Hyundai Gets UK Government Grant For Passenger Drone Airport Hub


Earlier this year Cadillac revealed a concept for a quadcopter drone-like flying car at CES. But it’s not the only one who is exploring flying cars, as well as the necessary infrastructure.

Hyundai and the UK government are actually partnering with Urban Air Port to launch the world’s first “hub for future electric Vertical Take-Off and Landing (eVTOL) aircraft.”

According to Hyundai’s press release, the hub, which is being called “Air-One,” will launch later this year. It sounds like that will mean some demonstration runs will be run from the hub (which is in Coventry) to show how much less traffic there would be if we were all flying.

“Cars need roads. Trains need rails. Planes need airports. eVTOLs will need Urban Air Ports,” said Ricky Sandhu, Urban Air Port CEO, in a statement. “Over a hundred years ago, the world’s first commercial flight took off, creating the modern connected world.”

And that’s actually an interesting parallel. At the dawn of aviation, the question of how people would fly was actually surprisingly open and few people would have bet on jumbo jets. Rigid airships and floatplanes seemed to make a lot more sense at the time and it was a question that remained open until after World War II riddled countries with landing strips.

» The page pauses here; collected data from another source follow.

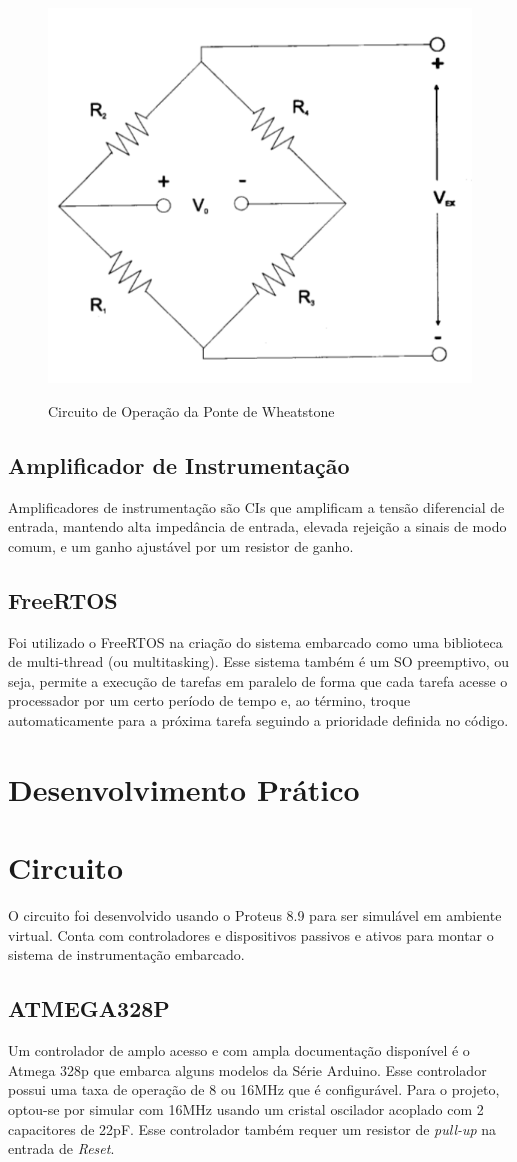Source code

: \documentclass[a4paper, 12pt]{article}
\begin{document}
	\begin{figure}[!htb]
		\centering
		\caption{Circuito de Operação da Ponte de Wheatstone}
		\includegraphics[width=.4\linewidth]{circuitoponte}
		\label{fig:circuitoponte}
	\end{figure}
	
	\subsection{Amplificador de Instrumentação}
	Amplificadores de instrumentação são CIs que amplificam a tensão diferencial de entrada, mantendo alta impedância de entrada, elevada rejeição a sinais de modo comum, e um ganho ajustável por um resistor de ganho.
	
	\subsection{FreeRTOS}
	Foi utilizado o FreeRTOS na criação do sistema embarcado como uma biblioteca de multi-thread (ou multitasking). Esse sistema também é um SO preemptivo, ou seja, permite a execução de tarefas em paralelo de forma que cada tarefa acesse o processador por um certo período de tempo e, ao término, troque automaticamente para a próxima tarefa seguindo a prioridade definida no código. 
	
	\section{Desenvolvimento Prático}
	
\section{Circuito}
O circuito foi desenvolvido usando o Proteus 8.9 para ser simulável em ambiente virtual. Conta com controladores e dispositivos passivos e ativos para montar o sistema de instrumentação embarcado.  

\subsection{ATMEGA328P}
Um controlador de amplo acesso e com ampla documentação disponível é o Atmega 328p que embarca alguns modelos da Série Arduino. Esse controlador possui uma taxa de operação de 8 ou 16MHz que é configurável. Para o projeto, optou-se por simular com 16MHz usando um cristal oscilador acoplado com 2 capacitores de 22pF. Esse controlador também requer um resistor  de \textit{pull-up} na entrada de \textit{Reset}.
\end{document}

Also Read: Hyundai Eager To Speed Up Development Of Flying Vehicles

The Air One will be 60 percent smaller than a traditional airport, which makes sense since it doesn’t really need long landing strips. Urban Air Port claims that it can be run completely off-grid, which, I suppose, is theoretically true, probably by using solar panels.

Hyundai’s Urban Air Mobility division chose Urban Air Port as its partner because even eVTOLs need somewhere to live. The big news, though, is that the project has been chosen as the winner of the UK’s Future Flight Challenge.

“Air-One is a unique project that is set to help lead the way in developing a robust, accessible and intermodal infrastructure network for future mobility,” said Pamela Cohn, CEO of Urban Hyundai’s Air Mobility division. “We are excited to be part of this partnership in the UK, and look forward to working together to create community impact and opportunity through safe, affordable, and human-centered mobility solutions.”

This particular prize will mean a £1.2 million grant from UK Research and Innovation’s Future Flight Challenge. Hyundai actually plans to develop 200 sites over the next five years.

“Urban Air Port has the potential to revolutionize cities across the world, making them more connected, cleaner and accelerating our green economic recovery,” said Gary Cutts, UK Research and Innovation Future Flight Challenge Director. “This project epitomizes the purpose of the Future Flight Challenge fund – it is innovation at its finest – and will help to position the UK at the vanguard of electric urban air mobility.”